• **Tasks to complete**
(a) What security features does the API key security page list under its "Security Features" heading?
(b) How many times is the Client Secret shown, according to the API key security page?
(c) Continue the API key security page from the point where it stops.

API Key Security

Protect your Synoveo API keys to prevent unauthorized access.

API Key Structure

Each API key consists of:

Client ID - Public identifier
Client Secret - Private key (shown once)

Security Features

Domain Binding

API keys are bound to specific domains:

Only requests from configured domain work
Prevents stolen keys from working elsewhere
Configure domain during key creation

Location Scoping

Keys can be restricted to specific locations:

One key = one location
Prevents accidental cross-location changes
Limits blast radius if compromised

Rate Limiting

Built-in rate limits prevent abuse:

Per-key limits
Per-plan limits
Automatic blocking on abuse

Best Practices

1. Keep Secrets Secret

Never commit to version control
Don't share via email/chat
Use environment variables

// Good - environment variable
define('SYNOVEO_SECRET', getenv('SYNOVEO_CLIENT_SECRET'));

// Bad - hardcoded
define('SYNOVEO_SECRET', 'sk_live_xxx'); // NEVER DO THIS

2. Use Environment Variables

# .env file (never commit)

Items from a data source
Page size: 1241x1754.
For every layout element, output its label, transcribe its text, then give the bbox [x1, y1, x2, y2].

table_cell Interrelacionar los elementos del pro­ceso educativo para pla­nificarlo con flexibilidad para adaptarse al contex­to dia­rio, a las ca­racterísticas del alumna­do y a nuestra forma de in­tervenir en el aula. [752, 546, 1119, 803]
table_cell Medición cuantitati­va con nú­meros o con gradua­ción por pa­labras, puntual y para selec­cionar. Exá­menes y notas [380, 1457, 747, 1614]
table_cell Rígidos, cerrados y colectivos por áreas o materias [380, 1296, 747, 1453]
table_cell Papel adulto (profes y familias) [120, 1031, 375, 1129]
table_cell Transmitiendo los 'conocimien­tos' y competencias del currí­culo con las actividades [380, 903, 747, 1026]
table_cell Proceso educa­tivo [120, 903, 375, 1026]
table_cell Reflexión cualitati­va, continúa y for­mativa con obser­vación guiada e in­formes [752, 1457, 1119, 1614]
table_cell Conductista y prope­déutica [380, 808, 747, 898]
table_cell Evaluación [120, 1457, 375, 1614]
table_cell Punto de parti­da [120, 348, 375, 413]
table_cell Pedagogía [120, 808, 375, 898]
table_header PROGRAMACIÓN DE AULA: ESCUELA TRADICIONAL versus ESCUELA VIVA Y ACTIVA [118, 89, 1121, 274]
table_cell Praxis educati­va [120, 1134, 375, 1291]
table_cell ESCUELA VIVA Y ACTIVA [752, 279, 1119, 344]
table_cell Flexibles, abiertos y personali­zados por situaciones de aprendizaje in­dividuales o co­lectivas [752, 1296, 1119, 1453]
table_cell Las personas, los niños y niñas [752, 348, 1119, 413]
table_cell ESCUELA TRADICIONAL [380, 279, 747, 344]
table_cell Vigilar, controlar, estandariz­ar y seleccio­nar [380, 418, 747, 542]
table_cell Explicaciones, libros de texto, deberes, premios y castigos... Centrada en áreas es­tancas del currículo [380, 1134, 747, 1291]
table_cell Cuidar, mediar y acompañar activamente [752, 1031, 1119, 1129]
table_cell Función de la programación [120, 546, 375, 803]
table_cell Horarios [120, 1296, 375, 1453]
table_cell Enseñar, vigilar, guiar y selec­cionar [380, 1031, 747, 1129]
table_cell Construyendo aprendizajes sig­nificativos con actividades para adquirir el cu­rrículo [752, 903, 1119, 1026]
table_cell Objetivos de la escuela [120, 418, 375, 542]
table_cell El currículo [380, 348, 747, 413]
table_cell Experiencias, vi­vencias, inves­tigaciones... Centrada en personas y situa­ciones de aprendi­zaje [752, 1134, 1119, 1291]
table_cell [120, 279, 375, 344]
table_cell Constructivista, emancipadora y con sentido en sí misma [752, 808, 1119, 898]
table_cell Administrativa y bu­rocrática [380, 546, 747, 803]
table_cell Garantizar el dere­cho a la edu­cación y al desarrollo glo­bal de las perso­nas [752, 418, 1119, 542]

• **Per-task answers**
(a)
Domain Binding
Location Scoping
Rate Limiting

(b) Once.

(c)
SYNOVEO_CLIENT_ID=your_client_id
SYNOVEO_CLIENT_SECRET=your_secret

3. Rotate Keys Regularly

Generate new key
Update applications
Revoke old key
Recommended: Every 90 days

4. Monitor Usage

Review key usage in dashboard
Set up alerts for unusual activity
Check for unauthorized access

5. Revoke Compromised Keys

If a key is exposed:

Immediately revoke in dashboard
Generate new key
Update applications
Review access logs

Key Management

Creating Keys

Go to API Keys in dashboard
Click "Create API Key"
Configure domain and location
Copy and save secret immediately

Viewing Keys

Client ID always visible
Secret only shown once at creation
Last used timestamp available

Revoking Keys

Find key in dashboard
Click "Revoke"
Confirm revocation
Key immediately invalidated

WordPress Plugin

The WordPress plugin handles keys automatically:

Stored encrypted in WordPress options
Never exposed in frontend
Protected by WordPress security

Configure via Settings → Synoveo in WordPress admin.